I sistemi di identificazione possono condurre a sorveglianza, tracciabilità e profilazione da parte di stati e società private, giungendo al paradosso di escludere piuttosto che includere; possono limitare le opportunità e diventare uno strumento di controllo e repressione. Senza un’adeguata considerazione, l’SDG 16.9 potrebbe avere risvolti anche dannosi per i diritti umani e, in definitiva, danneggiare le stesse persone che avrebbe dovuto aiutare.
Tutti questi aspetti incrementano le possibilità di ledere in modo anche significativo i diritti umani, limitando la libertà delle persone, danneggiandone la dignità e sottoponendole a pericolose situazioni discriminatorie.
Se si riflette poi sui processi di innovazione e digitalizzazione in corso, per esempio nel mondo della sanità, dove visite ed operazioni chirurgiche si eseguono attraverso una connessione wi-fi, per comprendere che è a rischio persino la vita delle persone in assenza di adeguati strumenti di presidio dell’identità digitale.
Ecco perché il GDPR è uno strumento che è considerato un presidio fondamentale nel perseguimento dei diritti umani, all’interno dei quali il bene tutelato cambia prospettiva: il diritto alla privacy passa da mera protezione del dato personale, al più ampio concetto di tutela e protezione dell’identità digitale.
Questo concetto non può essere sottovalutato, le sanzioni applicabili, le attività rivolte alla protezione del diritto alla privacy sono strumenti che svolgono una funzione di tutela del business, ma devono andare oltre.
L’adozione di misure tecniche ed organizzative così pretese dal Regolamento, deve essere affidata a meccanismi molto solidi di valutazione d’impatto sui diritti e le libertà delle persone e dei rischi per gli interessati.
Questo processo richiede competenza tecnica e legale.
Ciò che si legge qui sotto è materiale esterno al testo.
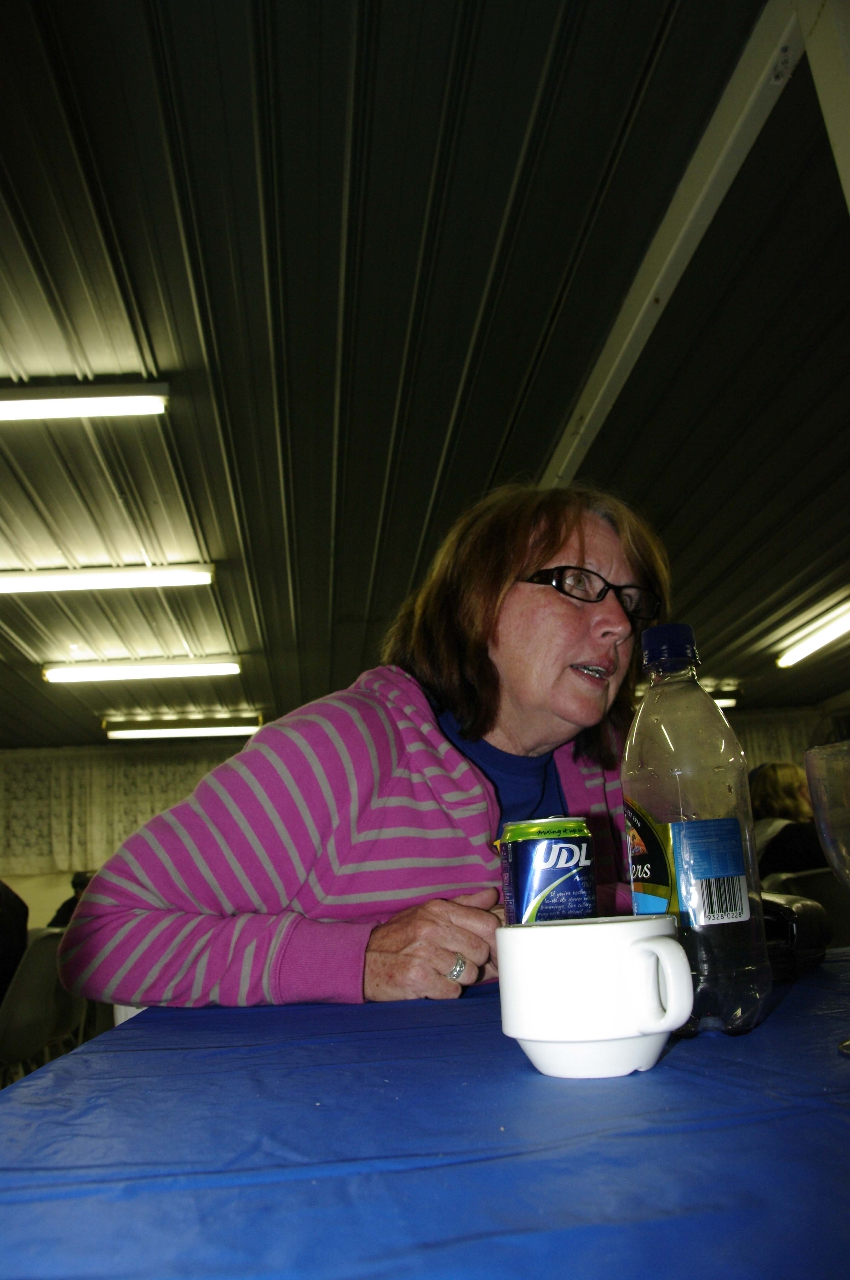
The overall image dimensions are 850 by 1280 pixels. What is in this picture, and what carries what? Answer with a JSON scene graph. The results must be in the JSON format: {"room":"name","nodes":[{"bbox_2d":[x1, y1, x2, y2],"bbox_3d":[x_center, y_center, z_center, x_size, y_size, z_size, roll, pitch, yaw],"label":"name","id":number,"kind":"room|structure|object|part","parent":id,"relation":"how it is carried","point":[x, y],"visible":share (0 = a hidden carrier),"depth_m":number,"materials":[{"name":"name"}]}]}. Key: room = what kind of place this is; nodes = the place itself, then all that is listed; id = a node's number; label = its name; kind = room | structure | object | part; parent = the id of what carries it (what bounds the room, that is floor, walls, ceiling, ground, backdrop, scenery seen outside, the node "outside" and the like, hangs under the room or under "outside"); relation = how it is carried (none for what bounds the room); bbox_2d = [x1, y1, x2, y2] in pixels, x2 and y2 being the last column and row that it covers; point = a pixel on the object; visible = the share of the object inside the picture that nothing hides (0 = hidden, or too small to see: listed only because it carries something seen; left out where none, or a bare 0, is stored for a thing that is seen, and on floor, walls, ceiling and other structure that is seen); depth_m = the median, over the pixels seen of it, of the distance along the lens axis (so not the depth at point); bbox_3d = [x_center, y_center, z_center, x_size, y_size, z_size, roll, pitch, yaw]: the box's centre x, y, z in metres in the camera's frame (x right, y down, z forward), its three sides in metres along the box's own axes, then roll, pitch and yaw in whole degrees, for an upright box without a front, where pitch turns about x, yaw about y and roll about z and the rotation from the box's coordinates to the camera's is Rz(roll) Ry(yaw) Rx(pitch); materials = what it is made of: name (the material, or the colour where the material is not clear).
{"room":"event hall","nodes":[
{"label":"event hall","id":0,"kind":"room"},
{"bbox_2d":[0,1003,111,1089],"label":"floor","id":1,"kind":"structure","parent":0,"point":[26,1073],"depth_m":5.54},
{"bbox_2d":[0,925,83,1084],"bbox_3d":[-1.387,1.326,3.003,0.478,0.779,0.518,-2,-14,-3],"label":"chair","id":2,"kind":"object","parent":1,"relation":"on","point":[28,1013],"visible":0.66,"depth_m":3.00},
{"bbox_2d":[0,879,29,1004],"bbox_3d":[-1.559,0.914,3.000,0.581,0.882,0.637,4,-16,-24],"label":"person","id":3,"kind":"object","parent":2,"relation":"on","point":[23,930],"visible":0.61,"depth_m":3.05},
{"bbox_2d":[48,870,92,928],"bbox_3d":[-2.238,1.887,6.316,0.471,0.729,0.504,-16,-19,41],"label":"person","id":4,"kind":"object","parent":2,"relation":"on","point":[73,882],"visible":0.17,"depth_m":6.26},
{"bbox_2d":[56,484,673,1020],"bbox_3d":[0.045,0.426,1.386,0.996,1.384,0.668,11,-19,-44],"label":"woman","id":5,"kind":"object","parent":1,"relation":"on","point":[566,607],"visible":0.76,"depth_m":1.20},
{"bbox_2d":[0,946,849,1279],"bbox_3d":[0.506,0.613,0.534,1.748,0.738,1.327,-2,-14,-3],"label":"table","id":6,"kind":"object","parent":1,"relation":"on","point":[792,1005],"visible":0.92,"depth_m":0.45,"materials":[{"name":"blue plastic"}]},
{"bbox_2d":[498,816,597,925],"bbox_3d":[0.107,0.232,0.817,0.080,0.145,0.077,0,-15,-13],"label":"beverage can","id":7,"kind":"object","parent":6,"relation":"on","point":[529,862],"visible":0.76,"depth_m":0.79,"materials":[{"name":"metal"}]},
{"bbox_2d":[495,913,696,1079],"bbox_3d":[0.105,0.219,0.589,0.115,0.084,0.110,-2,-14,-3],"label":"white cup","id":8,"kind":"object","parent":6,"relation":"on","point":[668,943],"visible":0.99,"depth_m":0.56,"materials":[{"name":"white ceramic"}]},
{"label":"cup handle","id":9,"kind":"part","parent":8,"relation":"part of","materials":[{"name":"white ceramic"}]},
{"bbox_2d":[623,624,770,1037],"bbox_3d":[0.199,0.139,0.717,0.084,0.294,0.091,-2,-14,-3],"label":"plastic bottle","id":10,"kind":"object","parent":6,"relation":"on","point":[655,757],"visible":0.97,"depth_m":0.68,"materials":[{"name":"clear plastic"}]},
{"bbox_3d":[0.176,0.179,0.754,0.027,0.085,0.053,-2,-14,-3],"label":"label","id":11,"kind":"part","parent":10,"relation":"part of","materials":[{"name":"blue plastic"}]},
{"bbox_3d":[0.187,0.007,0.738,0.038,0.028,0.037,1,-14,-14],"label":"cap","id":12,"kind":"part","parent":10,"relation":"part of","materials":[{"name":"plastic"}]},
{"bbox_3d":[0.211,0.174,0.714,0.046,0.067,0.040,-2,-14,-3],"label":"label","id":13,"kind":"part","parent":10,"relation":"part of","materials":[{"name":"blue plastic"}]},
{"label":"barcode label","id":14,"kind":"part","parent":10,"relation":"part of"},
{"bbox_2d":[762,891,832,978],"bbox_3d":[0.364,0.327,1.067,0.146,0.077,0.183,-14,-18,36],"label":"black case","id":15,"kind":"object","parent":6,"relation":"on","point":[792,917],"visible":0.44,"depth_m":1.02,"materials":[{"name":"black"}]},
{"bbox_2d":[806,742,849,1058],"bbox_3d":[0.300,0.165,0.617,0.099,0.196,0.102,-2,-14,-3],"label":"wine glass","id":16,"kind":"object","parent":6,"relation":"on","point":[849,1043],"visible":0.99,"depth_m":0.62,"materials":[{"name":"clear glass"}]},
{"bbox_2d":[762,866,849,948],"bbox_3d":[1.507,1.271,3.534,0.513,0.809,0.526,-2,-14,-3],"label":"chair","id":17,"kind":"object","parent":1,"relation":"on","point":[824,893],"visible":0.28,"depth_m":3.54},
{"bbox_2d":[749,760,826,878],"bbox_3d":[1.580,0.918,4.050,0.521,0.800,0.561,3,-15,-22],"label":"person","id":18,"kind":"object","parent":17,"relation":"on","point":[772,797],"visible":0.37,"depth_m":3.98},
{"bbox_2d":[0,705,837,938],"bbox_3d":[-0.748,2.300,10.247,11.729,2.691,0.219,-2,-14,-3],"label":"wall","id":19,"kind":"structure","parent":0,"point":[53,880],"depth_m":10.20,"materials":[{"name":"paint"}]},
{"bbox_2d":[0,748,244,874],"bbox_3d":[-3.320,1.886,10.499,4.357,1.268,0.105,-2,-14,-3],"label":"curtain","id":20,"kind":"object","parent":19,"relation":"attached to","point":[63,845],"visible":0.47,"depth_m":10.50,"materials":[{"name":"beige fabric"}]},
{"bbox_2d":[730,709,820,772],"bbox_3d":[3.318,1.861,10.096,2.676,2.103,0.102,-2,-14,-3],"label":"curtain","id":21,"kind":"object","parent":19,"relation":"attached to","point":[772,745],"visible":0.13,"depth_m":10.32,"materials":[{"name":"beige fabric"}]},
{"bbox_2d":[0,0,849,745],"bbox_3d":[-0.143,-0.755,4.169,9.922,0.117,10.043,-2,-14,-3],"label":"ceiling","id":22,"kind":"structure","parent":0,"point":[487,469],"depth_m":3.00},
{"bbox_2d":[0,380,170,420],"bbox_3d":[-1.534,-0.808,3.279,1.360,0.083,0.127,-2,-14,-3],"label":"ceiling light","id":23,"kind":"object","parent":22,"relation":"attached to","point":[130,402],"visible":0.99,"depth_m":3.27,"materials":[{"name":"white glass"}]},
{"bbox_2d":[0,563,218,593],"bbox_3d":[-1.893,-0.322,5.130,1.593,0.092,0.155,-2,-14,-3],"label":"ceiling light","id":24,"kind":"object","parent":22,"relation":"attached to","point":[177,579],"visible":0.98,"depth_m":5.08,"materials":[{"name":"white glass"}]},
{"bbox_2d":[42,658,241,682],"bbox_3d":[-2.091,0.214,7.133,1.483,0.102,0.170,-2,-14,-3],"label":"ceiling light","id":25,"kind":"object","parent":22,"relation":"attached to","point":[199,670],"visible":0.97,"depth_m":7.07,"materials":[{"name":"white glass"}]},
{"bbox_2d":[104,720,262,739],"bbox_3d":[-2.310,0.859,9.420,1.666,0.116,0.161,-2,-14,-3],"label":"ceiling light","id":26,"kind":"object","parent":22,"relation":"attached to","point":[211,730],"visible":0.97,"depth_m":9.34,"materials":[{"name":"white glass"}]},
{"bbox_2d":[538,0,820,483],"bbox_3d":[0.660,-0.956,3.295,0.138,0.091,4.469,-2,-14,-3],"label":"ceiling beam","id":27,"kind":"structure","parent":22,"relation":"attached to","point":[697,204],"depth_m":2.47,"materials":[{"name":"white paint"}]},
{"bbox_2d":[712,695,738,708],"bbox_3d":[2.328,0.606,9.178,1.412,0.115,0.270,-2,-14,-3],"label":"ceiling light","id":28,"kind":"object","parent":22,"relation":"attached to","point":[725,702],"visible":0.2,"depth_m":9.09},
{"bbox_2d":[776,600,849,668],"bbox_3d":[2.951,-0.121,6.807,0.164,0.114,1.877,-2,-14,-3],"label":"ceiling light","id":29,"kind":"object","parent":22,"relation":"attached to","point":[821,637],"visible":0.99,"depth_m":7.07,"materials":[{"name":"white glass"}]},
{"bbox_2d":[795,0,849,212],"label":"ceiling beam","id":30,"kind":"structure","parent":22,"relation":"attached to","point":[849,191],"depth_m":1.91,"materials":[{"name":"white paint"}]}
]}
La compliance al GDPR diventa un presidio sui diritti delle persone e un generatore di valore immateriale per l’azienda che aspira al dovuto rispetto dei diritti delle persone, indistintamente dal ruolo che ricoprano nella società. Il concetto del valore si allarga a metriche di natura non soltanto economica, ma di valutazione del ricavo sugli investimenti anche in ambito di tutela dei dati personali.